Cabrini University offers access to year-round campus housing and a food pantry, along with other support through its “Building Lives of Purpose” program. Soon, former foster youth will be given priority for appointments with Cabrini’s Counseling & Psychological Services and special consideration for on-campus jobs.
“As a University anchored by our commitment to social justice, it is our mission to ensure motivated students have the opportunity, resources and community support to thrive and succeed,” Donald B. Taylor, Cabrini president, said. “We are proud to join our fellow institutions involved in this effort and hope to provide a framework that better supports the population of former foster and unaccompanied youth who aim to achieve a college degree.”
At Community College of Philadelphia, its single point-of-contact service helps students with resources, emergency support and navigating common obstacles, such as issues with financial aid. Its plan is to strengthen its campus network with representatives from financial aid, advising, counseling, administrators and others.
“We know that the need is great and we are looking to equip campus support offices with the tools, training and resources to successfully connect former foster youth within our own on- and off-campus networks in a way that is coordinated and where there is follow-up taking place,” David E. Thomas, associate vice president for Strategic Initiatives and dean of the Division of Access and Community Engagement at Community College of Philadelphia, said.
At Temple University, confronting housing challenges from the start is one of its priorities. Through its “Foster Care to College,” initiative, students who have experienced foster care or are at-risk of homelessness are able to reside in consistent, uninterrupted housing during the academic year. It is planning further outreach, such as producing peer networking venues and linking students with its many resources, including the Dean of Students Office.

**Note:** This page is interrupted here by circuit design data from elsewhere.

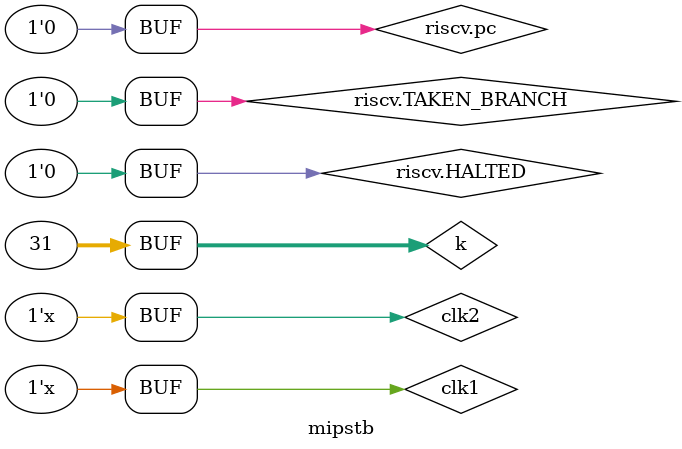
<source format=v>
`timescale 1ns / 1ps


module mipstb;

	// Inputs
	reg clk1;
	reg clk2;
integer k;
	// Instantiate the Unit Under Test (UUT)
	mips riscv (
		.clk1(clk1), 
		.clk2(clk2)
	);

	initial begin
		// Initialize Inputs
		clk1 = 0;
		clk2 = 0;
		#10;
	end
	always
	begin
	#5 clk1 = ~clk1;
	#5 clk2 = ~clk2;
	end
	initial
begin
for(k=0;k<31;k=k+1)
riscv.Reg[k] = k;
riscv.mem[0] = 32'h2801000a;
riscv.mem[1] = 32'h28020014;
riscv.mem[2] = 32'h28030019;
riscv.mem[3] = 32'h0ce77800;
riscv.mem[4] = 32'h0ce77800;
riscv.mem[5] = 32'h00222000;
riscv.mem[6] = 32'h0ce77800;
riscv.mem[7] = 32'h00832800;
riscv.mem[8] = 32'hfe000000;

riscv.HALTED = 0;
riscv.pc = 0;
riscv.TAKEN_BRANCH = 0;
	end
      
endmodule


</source>
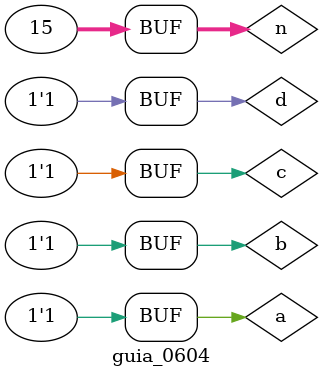
<source format=v>
module f_ex01(output s, input A, input B, input C, input D);
	assign s = (A | ~C | D) & (A | ~B | ~C) & (~A | ~B | C | ~D);
endmodule

module f_ex02(output s, input A, input B, input C, input D);
	assign s = (~A | B | C) & (~A | ~C | ~D) & (A | ~B | C | D);
endmodule


module f_ex03(output s, input A, input B, input C, input D);
	assign s = (~A | B | D) & (~A | ~C | D) & (A | ~B | C | D) & (~A | ~B | C | ~D);
endmodule

module f_ex04(output s, input A, input B, input C, input D);
	assign s = (~A | ~B | ~D) & (A | C | ~D) & (~A | ~B | ~C) & (A | B | ~C | D);
endmodule

module f_ex05(output s, input A, input B, input C, input D);
	assign s = (~C | ~D) & (A | ~B | ~D) & (A | ~B | ~C);
endmodule

module guia_0604;
	reg a, b, c, d;
	wire ex01, ex02, ex03, ex04, ex05;
	integer n = 0;
	
	f_ex01 F_EX01(ex01, a, b, c, d);
	f_ex02 F_EX02(ex02, a, b, c, d);
	f_ex03 F_EX03(ex03, a, b, c, d);
	f_ex04 F_EX04(ex04, a, b, c, d);
	f_ex05 F_EX05(ex05, a, b, c, d);
	
	initial begin : start
		a = 1'b0;
		b = 1'b0;
		c = 1'b0;
		d = 1'b0;
	end
	
	initial begin : main
		$display(" n A B C D = 1 2 3 4 5");
		$monitor("%2d %b %b %b %b = %b %b %b %b %b", n, a, b, c, d, ex01, ex02, ex03, ex04, ex05);
		#1 a = 0; b = 0; c = 0; d =0; n = 00;
		#1 a = 0; b = 0; c = 0; d =1; n = 01;
		#1 a = 0; b = 0; c = 1; d =0; n = 02;
		#1 a = 0; b = 0; c = 1; d =1; n = 03;
		#1 a = 0; b = 1; c = 0; d =0; n = 04;
		#1 a = 0; b = 1; c = 0; d =1; n = 05;
		#1 a = 0; b = 1; c = 1; d =0; n = 06;
		#1 a = 0; b = 1; c = 1; d =1; n = 07;
		#1 a = 1; b = 0; c = 0; d =0; n = 08;
		#1 a = 1; b = 0; c = 0; d =1; n = 09;
		#1 a = 1; b = 0; c = 1; d =0; n = 10;
		#1 a = 1; b = 0; c = 1; d =1; n = 11;
		#1 a = 1; b = 1; c = 0; d =0; n = 12;
		#1 a = 1; b = 1; c = 0; d =1; n = 13;
		#1 a = 1; b = 1; c = 1; d =0; n = 14;
		#1 a = 1; b = 1; c = 1; d =1; n = 15;
	end
endmodule

</source>
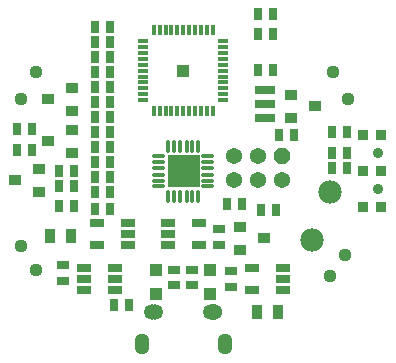
<source format=gts>
G75*
%MOIN*%
%OFA0B0*%
%FSLAX24Y24*%
%IPPOS*%
%LPD*%
%AMOC8*
5,1,8,0,0,1.08239X$1,22.5*
%
%ADD10R,0.0394X0.0394*%
%ADD11R,0.0158X0.0355*%
%ADD12R,0.0355X0.0158*%
%ADD13R,0.0709X0.0316*%
%ADD14R,0.0394X0.0316*%
%ADD15R,0.0316X0.0394*%
%ADD16C,0.0140*%
%ADD17R,0.1070X0.1070*%
%ADD18R,0.0355X0.0355*%
%ADD19R,0.0512X0.0257*%
%ADD20R,0.0390X0.0350*%
%ADD21R,0.0355X0.0512*%
%ADD22R,0.0512X0.0276*%
%ADD23C,0.0540*%
%ADD24C,0.0530*%
%ADD25C,0.0512*%
%ADD26R,0.0434X0.0434*%
%ADD27C,0.0360*%
%ADD28OC8,0.0540*%
%ADD29C,0.0780*%
%ADD30C,0.0440*%
D10*
X024731Y028081D03*
D11*
X024731Y026743D03*
X024534Y026743D03*
X024338Y026743D03*
X024141Y026743D03*
X023944Y026743D03*
X023747Y026743D03*
X024928Y026743D03*
X025125Y026743D03*
X025322Y026743D03*
X025519Y026743D03*
X025716Y026743D03*
X025716Y029420D03*
X025519Y029420D03*
X025322Y029420D03*
X025125Y029420D03*
X024928Y029420D03*
X024731Y029420D03*
X024534Y029420D03*
X024338Y029420D03*
X024141Y029420D03*
X023944Y029420D03*
X023747Y029420D03*
D12*
X023393Y029066D03*
X023393Y028869D03*
X023393Y028672D03*
X023393Y028475D03*
X023393Y028278D03*
X023393Y028081D03*
X023393Y027884D03*
X023393Y027688D03*
X023393Y027491D03*
X023393Y027294D03*
X023393Y027097D03*
X026070Y027097D03*
X026070Y027294D03*
X026070Y027491D03*
X026070Y027688D03*
X026070Y027884D03*
X026070Y028081D03*
X026070Y028278D03*
X026070Y028475D03*
X026070Y028672D03*
X026070Y028869D03*
X026070Y029066D03*
D13*
X027463Y027435D03*
X027463Y026962D03*
X027463Y026490D03*
D14*
X020731Y021075D03*
X020731Y021587D03*
X024431Y021437D03*
X024431Y020925D03*
X025031Y020925D03*
X025031Y021437D03*
X025931Y022275D03*
X025931Y022787D03*
X026331Y021387D03*
X026331Y020875D03*
D15*
X027325Y023431D03*
X027837Y023431D03*
X026687Y023631D03*
X026175Y023631D03*
X027925Y025931D03*
X028437Y025931D03*
X029675Y026031D03*
X029675Y025331D03*
X029675Y024831D03*
X030187Y024831D03*
X030187Y025331D03*
X030187Y026031D03*
X027719Y028112D03*
X027207Y028112D03*
X027207Y029312D03*
X027719Y029312D03*
X027719Y029962D03*
X027207Y029962D03*
X022287Y029531D03*
X022287Y029031D03*
X022287Y028531D03*
X022287Y028031D03*
X022287Y027531D03*
X022287Y027031D03*
X022287Y026531D03*
X022287Y026031D03*
X022287Y025531D03*
X022287Y025031D03*
X022287Y024531D03*
X022287Y024031D03*
X021775Y024031D03*
X021775Y024531D03*
X021775Y025031D03*
X021775Y025531D03*
X021775Y026031D03*
X021775Y026531D03*
X021775Y027031D03*
X021775Y027531D03*
X021775Y028031D03*
X021775Y028531D03*
X021775Y029031D03*
X021775Y029531D03*
X019687Y026131D03*
X019175Y026131D03*
X019175Y025431D03*
X019687Y025431D03*
X020575Y024731D03*
X020575Y024231D03*
X021087Y024231D03*
X021087Y023581D03*
X020575Y023581D03*
X021775Y023481D03*
X022287Y023481D03*
X021087Y024731D03*
X022425Y020281D03*
X022937Y020281D03*
D16*
X024233Y023746D02*
X024233Y024046D01*
X024431Y024046D02*
X024431Y023746D01*
X024630Y023746D02*
X024630Y024046D01*
X024841Y024046D02*
X024841Y023746D01*
X025038Y023746D02*
X025038Y024046D01*
X025238Y024046D02*
X025238Y023746D01*
X025403Y024221D02*
X025703Y024221D01*
X025703Y024419D02*
X025403Y024419D01*
X025403Y024618D02*
X025703Y024618D01*
X025703Y024829D02*
X025403Y024829D01*
X025403Y025026D02*
X025703Y025026D01*
X025703Y025226D02*
X025403Y025226D01*
X025238Y025401D02*
X025238Y025701D01*
X025038Y025701D02*
X025038Y025401D01*
X024841Y025401D02*
X024841Y025701D01*
X024630Y025701D02*
X024630Y025401D01*
X024431Y025401D02*
X024431Y025701D01*
X024233Y025701D02*
X024233Y025401D01*
X024068Y025226D02*
X023768Y025226D01*
X023768Y025026D02*
X024068Y025026D01*
X024068Y024829D02*
X023768Y024829D01*
X023768Y024618D02*
X024068Y024618D01*
X024068Y024419D02*
X023768Y024419D01*
X023768Y024221D02*
X024068Y024221D01*
D17*
X024739Y024727D03*
D18*
X030735Y024731D03*
X031326Y024731D03*
X031327Y023531D03*
X030736Y023531D03*
X030736Y025931D03*
X031327Y025931D03*
D19*
X028043Y021505D03*
X028043Y021131D03*
X028043Y020757D03*
X027019Y020757D03*
X027019Y021505D03*
X022893Y022257D03*
X022893Y022631D03*
X022893Y023005D03*
X021869Y023005D03*
X021869Y022257D03*
X021419Y021505D03*
X021419Y021131D03*
X021419Y020757D03*
X022443Y020757D03*
X022443Y021131D03*
X022443Y021505D03*
D20*
X019931Y024041D03*
X019931Y024801D03*
X019131Y024421D03*
X020231Y025721D03*
X021031Y025341D03*
X021031Y026101D03*
X021031Y026741D03*
X021031Y027501D03*
X020231Y027121D03*
X026631Y022871D03*
X026631Y022111D03*
X027431Y022491D03*
X028331Y026511D03*
X029131Y026891D03*
X028331Y027271D03*
D21*
X027886Y020031D03*
X027177Y020031D03*
X020986Y022581D03*
X020277Y022581D03*
D22*
X024217Y022631D03*
X024217Y022257D03*
X024217Y023005D03*
X025245Y023005D03*
X025245Y022257D03*
D23*
X025761Y020041D03*
X026431Y024431D03*
X026431Y025231D03*
X027231Y025231D03*
X027231Y024431D03*
X028031Y024431D03*
D24*
X025661Y020041D03*
X023801Y020041D03*
X023701Y020041D03*
D25*
X023351Y019081D03*
X023351Y018881D03*
X026111Y018881D03*
X026111Y019081D03*
D26*
X025631Y020638D03*
X025631Y021425D03*
X023831Y021425D03*
X023831Y020638D03*
D27*
X031227Y024131D03*
X031227Y025331D03*
D28*
X028031Y025231D03*
D29*
X029631Y024031D03*
X029031Y022431D03*
D30*
X030131Y021931D03*
X029631Y021231D03*
X030231Y027131D03*
X029731Y028031D03*
X019831Y028031D03*
X019331Y027131D03*
X019331Y022231D03*
X019831Y021431D03*
M02*

</source>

“Since its founding, Temple University has remained committed to broadening access to a high-quality education,” Stephanie Ives, the associate vice president and dean of students, said. “We seek to further enhance that mission through more intentional outreach to help attract, enroll, retain and graduate former foster youth, supporting them along the way however we can.”
West Chester University offers a single point-of-contact for referrals, school supplies, access to housing during breaks, priority placement for work-study jobs, a Student Emergency Fund, meal-plan partnerships with local businesses, along with workshops on financial literacy and resume building. In addition, it established the WCU Resource Pantry, to provide food, interview attire and toiletries.

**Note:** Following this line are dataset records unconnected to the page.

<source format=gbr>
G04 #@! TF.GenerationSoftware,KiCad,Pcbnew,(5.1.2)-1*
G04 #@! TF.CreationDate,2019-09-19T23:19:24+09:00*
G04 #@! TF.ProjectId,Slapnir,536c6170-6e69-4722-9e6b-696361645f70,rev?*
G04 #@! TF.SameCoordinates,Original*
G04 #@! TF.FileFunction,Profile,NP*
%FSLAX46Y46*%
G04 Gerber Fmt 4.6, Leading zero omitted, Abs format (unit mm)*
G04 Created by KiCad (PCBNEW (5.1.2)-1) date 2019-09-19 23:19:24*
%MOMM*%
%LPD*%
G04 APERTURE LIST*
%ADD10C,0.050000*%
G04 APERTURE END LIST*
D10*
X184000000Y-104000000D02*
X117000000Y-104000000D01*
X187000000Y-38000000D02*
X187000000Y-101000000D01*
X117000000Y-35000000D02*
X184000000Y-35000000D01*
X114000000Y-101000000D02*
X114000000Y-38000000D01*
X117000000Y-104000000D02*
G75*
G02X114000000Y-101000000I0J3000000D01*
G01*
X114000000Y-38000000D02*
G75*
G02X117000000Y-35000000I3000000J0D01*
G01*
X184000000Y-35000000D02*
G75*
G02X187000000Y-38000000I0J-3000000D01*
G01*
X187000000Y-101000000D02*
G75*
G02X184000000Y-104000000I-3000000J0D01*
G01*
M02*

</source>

“WCU takes pride in assisting former foster youth by providing an environment that nurtures their academic and personal development,” said West Chester President Christopher Fiorentino. “Through these initiatives, we are fulfilling our mission to provide access to higher education. At the same time, we are equally thankful for our partnership with the Field Center, which provides additional resources to support this critical and ongoing work.”
Within the next year, the Field Center plans to introduce a second cohort of colleges and universities to broaden the educational opportunities for former foster youth.
The Field Center connects experts from Penn’s schools of Social Policy & Practice, Law, Medicine and Nursing, along with the Children’s Hospital of Philadelphia, to bring critical change to the child-welfare system by shaping policy through research and legislative reform.